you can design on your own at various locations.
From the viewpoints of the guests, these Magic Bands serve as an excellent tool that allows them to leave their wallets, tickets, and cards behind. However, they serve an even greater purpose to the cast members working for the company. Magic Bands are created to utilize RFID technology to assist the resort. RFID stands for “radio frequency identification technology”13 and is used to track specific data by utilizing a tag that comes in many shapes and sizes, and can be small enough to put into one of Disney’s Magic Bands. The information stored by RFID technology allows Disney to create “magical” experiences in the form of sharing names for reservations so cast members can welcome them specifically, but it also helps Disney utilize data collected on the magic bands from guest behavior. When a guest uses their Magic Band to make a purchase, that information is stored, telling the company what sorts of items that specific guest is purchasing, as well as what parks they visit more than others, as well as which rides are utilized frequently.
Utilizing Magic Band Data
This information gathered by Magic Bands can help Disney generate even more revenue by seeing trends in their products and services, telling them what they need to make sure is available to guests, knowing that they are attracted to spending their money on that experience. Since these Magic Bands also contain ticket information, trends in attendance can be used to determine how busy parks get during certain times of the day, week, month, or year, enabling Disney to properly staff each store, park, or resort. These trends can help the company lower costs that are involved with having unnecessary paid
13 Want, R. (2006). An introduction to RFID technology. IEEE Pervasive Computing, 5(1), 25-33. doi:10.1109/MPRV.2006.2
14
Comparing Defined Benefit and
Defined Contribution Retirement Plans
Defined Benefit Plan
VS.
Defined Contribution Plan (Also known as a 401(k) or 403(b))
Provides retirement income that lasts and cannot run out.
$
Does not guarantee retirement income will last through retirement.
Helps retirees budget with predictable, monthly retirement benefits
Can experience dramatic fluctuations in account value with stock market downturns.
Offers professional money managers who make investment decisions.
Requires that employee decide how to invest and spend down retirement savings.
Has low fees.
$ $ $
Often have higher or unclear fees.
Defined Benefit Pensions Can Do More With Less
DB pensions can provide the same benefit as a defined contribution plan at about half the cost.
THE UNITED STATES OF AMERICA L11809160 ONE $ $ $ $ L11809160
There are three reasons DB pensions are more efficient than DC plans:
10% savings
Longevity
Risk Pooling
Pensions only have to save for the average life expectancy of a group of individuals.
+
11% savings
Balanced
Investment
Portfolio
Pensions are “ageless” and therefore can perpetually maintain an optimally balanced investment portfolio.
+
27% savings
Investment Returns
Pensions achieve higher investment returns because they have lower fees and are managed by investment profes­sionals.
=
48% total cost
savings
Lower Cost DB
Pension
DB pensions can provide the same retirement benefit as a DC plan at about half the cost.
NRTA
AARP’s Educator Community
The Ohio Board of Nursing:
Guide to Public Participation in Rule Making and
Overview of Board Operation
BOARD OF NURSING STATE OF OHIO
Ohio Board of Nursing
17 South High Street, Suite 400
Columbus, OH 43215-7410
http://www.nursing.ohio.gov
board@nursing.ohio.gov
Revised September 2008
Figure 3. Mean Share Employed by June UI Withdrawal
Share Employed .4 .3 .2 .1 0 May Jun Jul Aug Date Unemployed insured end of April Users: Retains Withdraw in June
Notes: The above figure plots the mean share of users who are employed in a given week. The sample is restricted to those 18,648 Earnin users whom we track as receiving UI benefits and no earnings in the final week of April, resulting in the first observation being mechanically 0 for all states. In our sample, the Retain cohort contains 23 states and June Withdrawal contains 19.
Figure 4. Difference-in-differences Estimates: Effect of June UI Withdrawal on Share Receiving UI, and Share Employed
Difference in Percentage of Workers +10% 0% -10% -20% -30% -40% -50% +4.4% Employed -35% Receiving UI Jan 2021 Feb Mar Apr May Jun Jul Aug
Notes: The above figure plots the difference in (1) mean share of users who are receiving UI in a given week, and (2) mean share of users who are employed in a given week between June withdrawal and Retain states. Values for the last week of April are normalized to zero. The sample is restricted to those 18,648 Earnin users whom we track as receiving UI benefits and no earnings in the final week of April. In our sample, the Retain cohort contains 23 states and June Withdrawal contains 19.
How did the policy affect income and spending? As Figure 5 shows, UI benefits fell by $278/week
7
• • • •
## TASK REQUIREMENTS
Please return only the lines above, starting at the line that has "Overview of Board Operation" and ending at the line that has "Difference in Percentage", keeping both and leaving each one unchanged.

## REPLY
Overview of Board Operation
BOARD OF NURSING STATE OF OHIO
Ohio Board of Nursing
17 South High Street, Suite 400
Columbus, OH 43215-7410
http://www.nursing.ohio.gov
board@nursing.ohio.gov
Revised September 2008
Figure 3. Mean Share Employed by June UI Withdrawal
Share Employed .4 .3 .2 .1 0 May Jun Jul Aug Date Unemployed insured end of April Users: Retains Withdraw in June
Notes: The above figure plots the mean share of users who are employed in a given week. The sample is restricted to those 18,648 Earnin users whom we track as receiving UI benefits and no earnings in the final week of April, resulting in the first observation being mechanically 0 for all states. In our sample, the Retain cohort contains 23 states and June Withdrawal contains 19.
Figure 4. Difference-in-differences Estimates: Effect of June UI Withdrawal on Share Receiving UI, and Share Employed
Difference in Percentage of Workers +10% 0% -10% -20% -30% -40% -50% +4.4% Employed -35% Receiving UI Jan 2021 Feb Mar Apr May Jun Jul Aug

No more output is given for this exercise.